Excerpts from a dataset

......

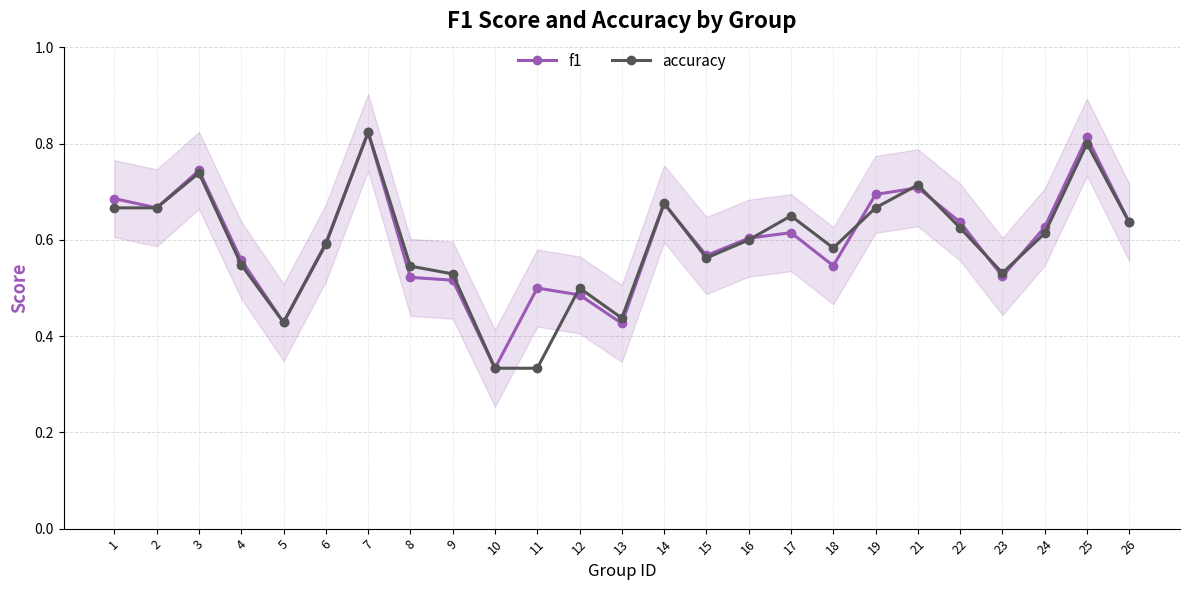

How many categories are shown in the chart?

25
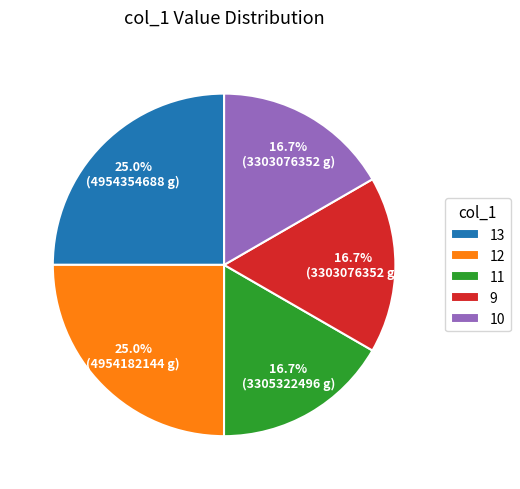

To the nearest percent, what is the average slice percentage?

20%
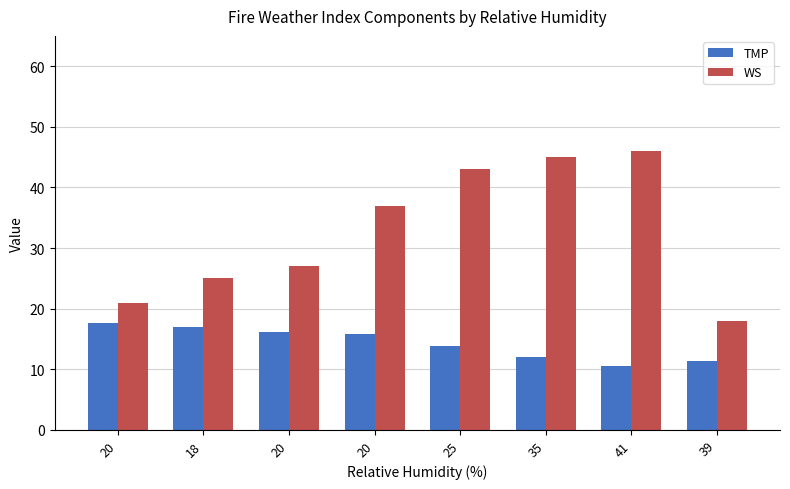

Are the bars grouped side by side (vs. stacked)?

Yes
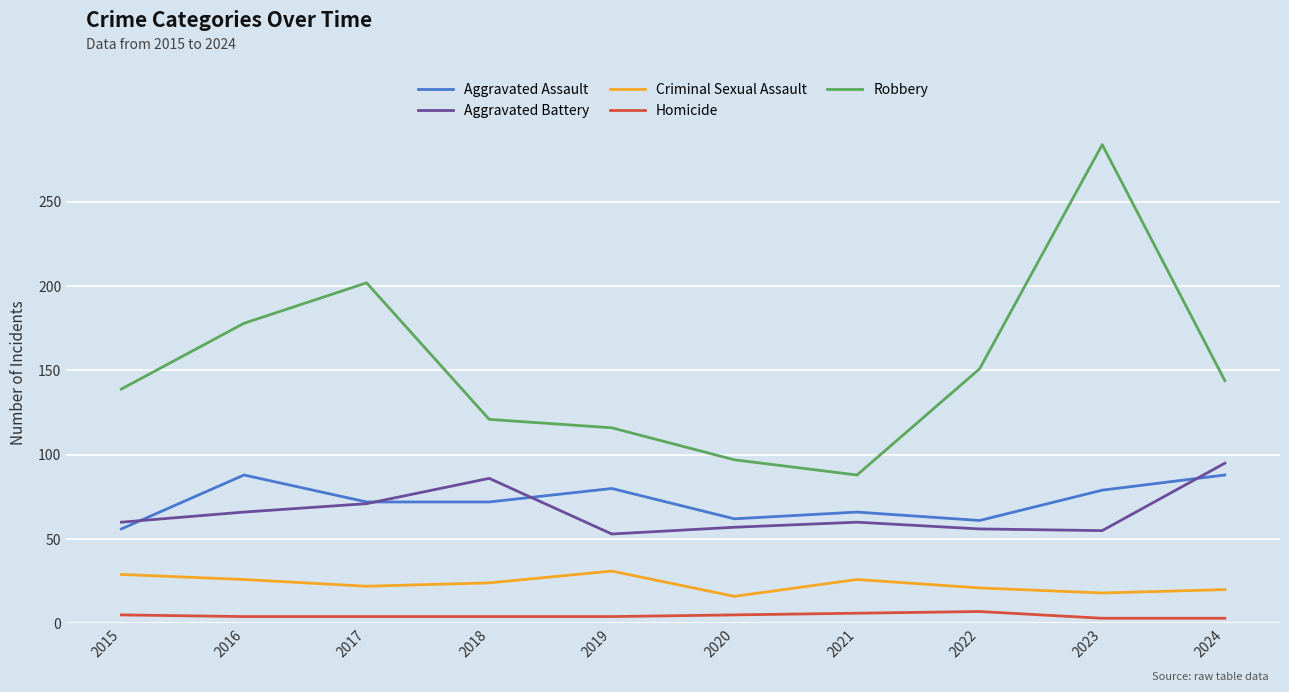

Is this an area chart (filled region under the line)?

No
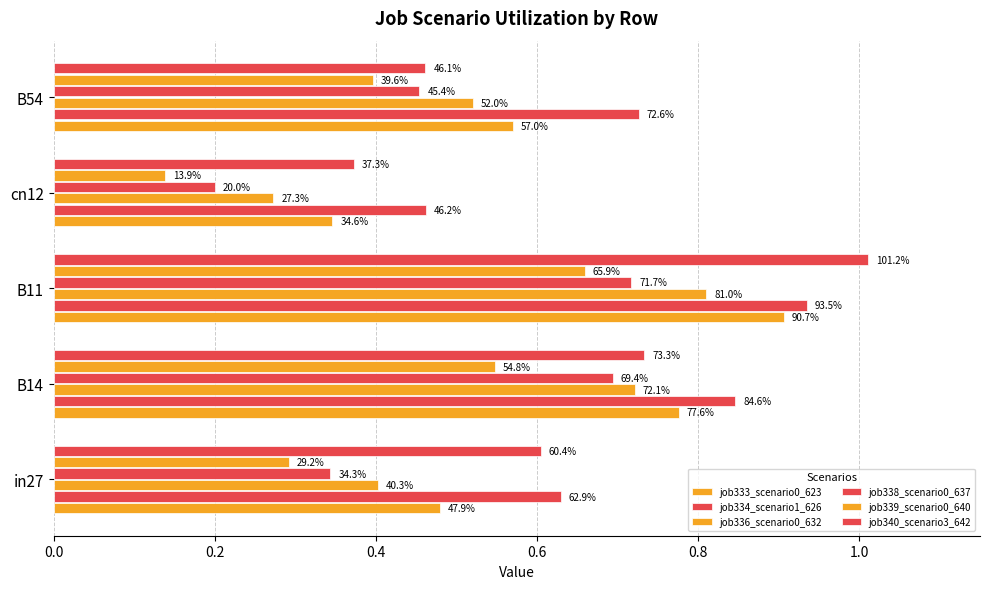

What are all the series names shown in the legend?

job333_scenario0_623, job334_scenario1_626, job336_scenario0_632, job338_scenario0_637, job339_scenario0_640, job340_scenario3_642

......

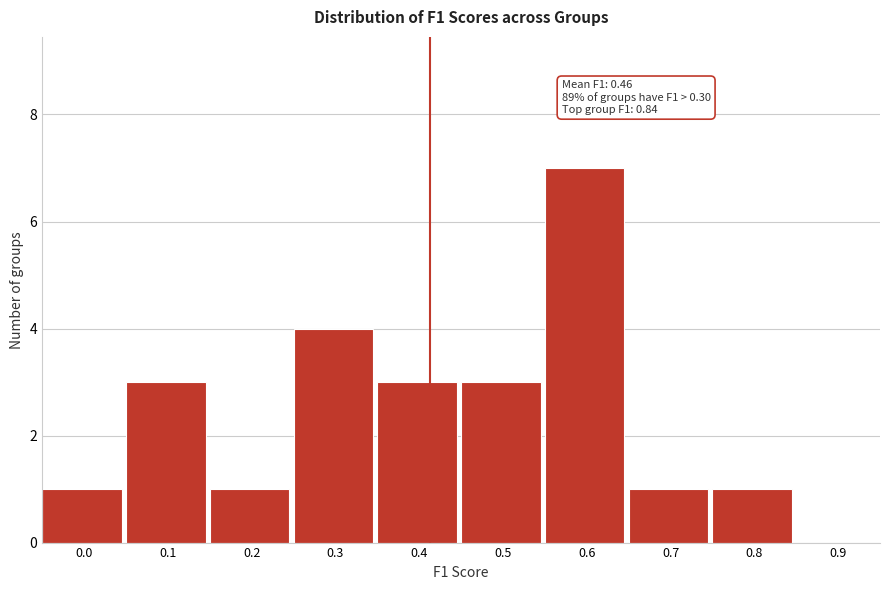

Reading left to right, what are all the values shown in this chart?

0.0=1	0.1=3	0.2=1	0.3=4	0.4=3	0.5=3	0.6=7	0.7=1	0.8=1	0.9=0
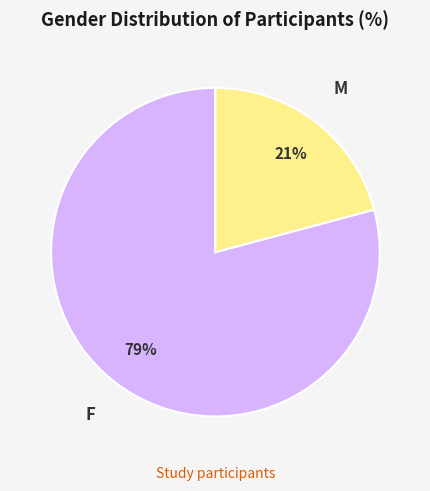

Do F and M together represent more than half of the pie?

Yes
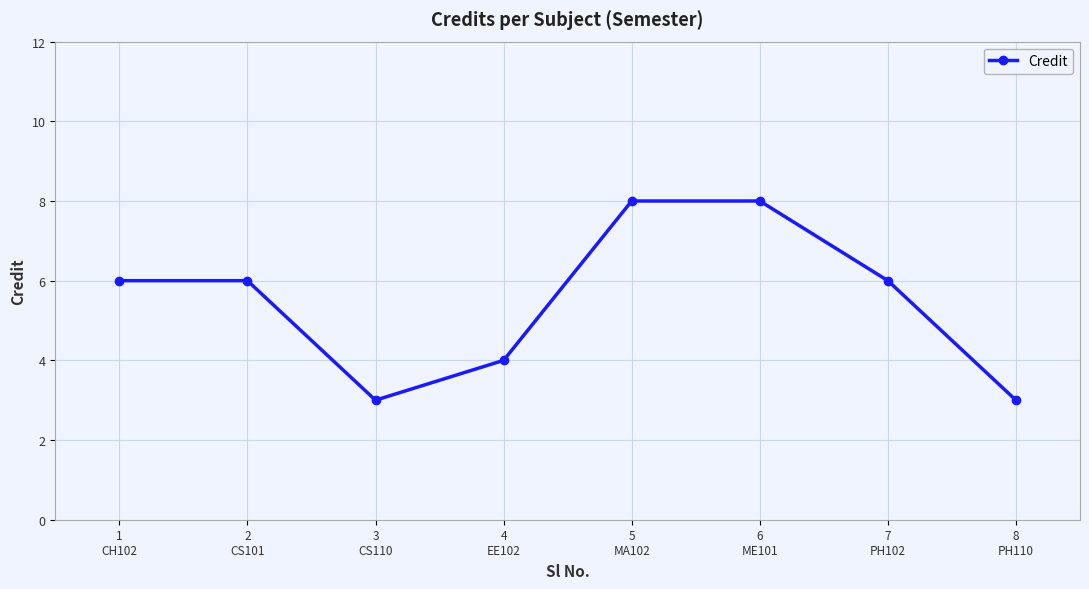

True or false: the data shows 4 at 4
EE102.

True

......

● PROBLEM TO WORK ON: Please show every line of the rows above that contains the word "this". Case counts.

● RESULT OF THE TASK:
Is this an area chart (filled region under the line)?
Reading left to right, what are all the values shown in this chart?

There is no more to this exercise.